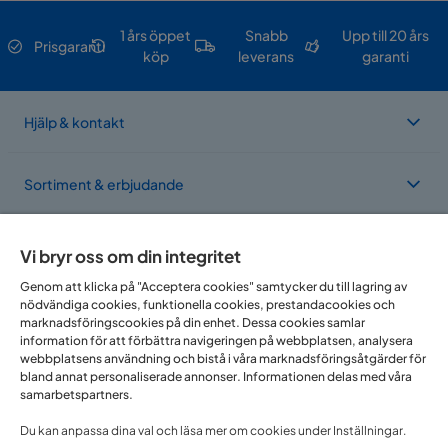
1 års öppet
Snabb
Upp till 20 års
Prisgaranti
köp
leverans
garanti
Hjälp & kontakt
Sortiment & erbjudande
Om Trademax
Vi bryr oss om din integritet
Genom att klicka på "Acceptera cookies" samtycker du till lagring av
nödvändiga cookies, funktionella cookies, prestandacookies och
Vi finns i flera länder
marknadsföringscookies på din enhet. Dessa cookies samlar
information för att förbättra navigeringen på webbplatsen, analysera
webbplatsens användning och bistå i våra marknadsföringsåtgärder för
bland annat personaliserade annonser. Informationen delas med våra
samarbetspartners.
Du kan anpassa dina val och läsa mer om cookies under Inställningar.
- - -
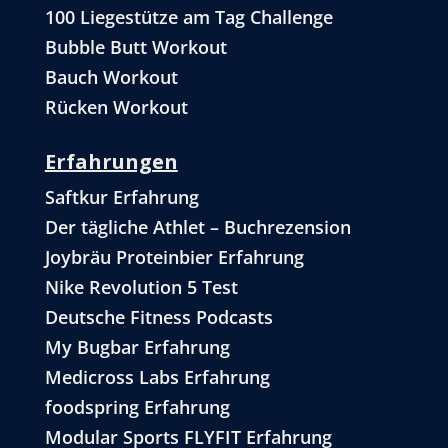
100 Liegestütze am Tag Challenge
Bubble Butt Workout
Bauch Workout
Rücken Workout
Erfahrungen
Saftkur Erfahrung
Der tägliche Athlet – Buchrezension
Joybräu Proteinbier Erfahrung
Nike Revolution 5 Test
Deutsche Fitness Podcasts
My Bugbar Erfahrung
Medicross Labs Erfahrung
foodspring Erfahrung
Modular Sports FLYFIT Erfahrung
- - -
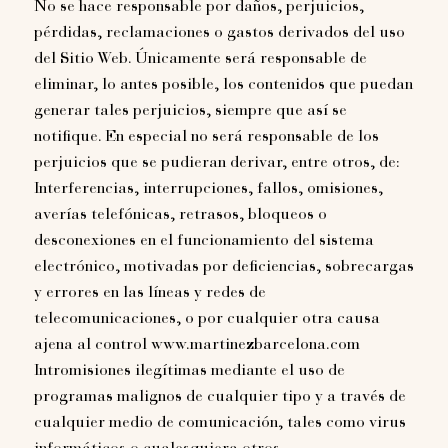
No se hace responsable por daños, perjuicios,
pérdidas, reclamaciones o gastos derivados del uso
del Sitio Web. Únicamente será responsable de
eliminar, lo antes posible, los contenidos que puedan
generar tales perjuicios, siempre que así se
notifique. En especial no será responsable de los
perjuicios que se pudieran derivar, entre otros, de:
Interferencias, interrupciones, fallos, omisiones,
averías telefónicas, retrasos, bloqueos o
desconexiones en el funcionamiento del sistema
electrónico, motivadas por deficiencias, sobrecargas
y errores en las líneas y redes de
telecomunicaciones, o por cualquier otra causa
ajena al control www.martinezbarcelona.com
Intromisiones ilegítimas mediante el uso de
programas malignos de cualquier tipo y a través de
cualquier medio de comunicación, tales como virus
- - -
* **DIRECTIONS**
Reproduce exactly, and with no other material, the lines between those holding "No se hace responsable" and "cualquier medio de", inclusive.

* **YOUR RESPONSE**
No se hace responsable por daños, perjuicios,
pérdidas, reclamaciones o gastos derivados del uso
del Sitio Web. Únicamente será responsable de
eliminar, lo antes posible, los contenidos que puedan
generar tales perjuicios, siempre que así se
notifique. En especial no será responsable de los
perjuicios que se pudieran derivar, entre otros, de:
Interferencias, interrupciones, fallos, omisiones,
averías telefónicas, retrasos, bloqueos o
desconexiones en el funcionamiento del sistema
electrónico, motivadas por deficiencias, sobrecargas
y errores en las líneas y redes de
telecomunicaciones, o por cualquier otra causa
ajena al control www.martinezbarcelona.com
Intromisiones ilegítimas mediante el uso de
programas malignos de cualquier tipo y a través de
cualquier medio de comunicación, tales como virus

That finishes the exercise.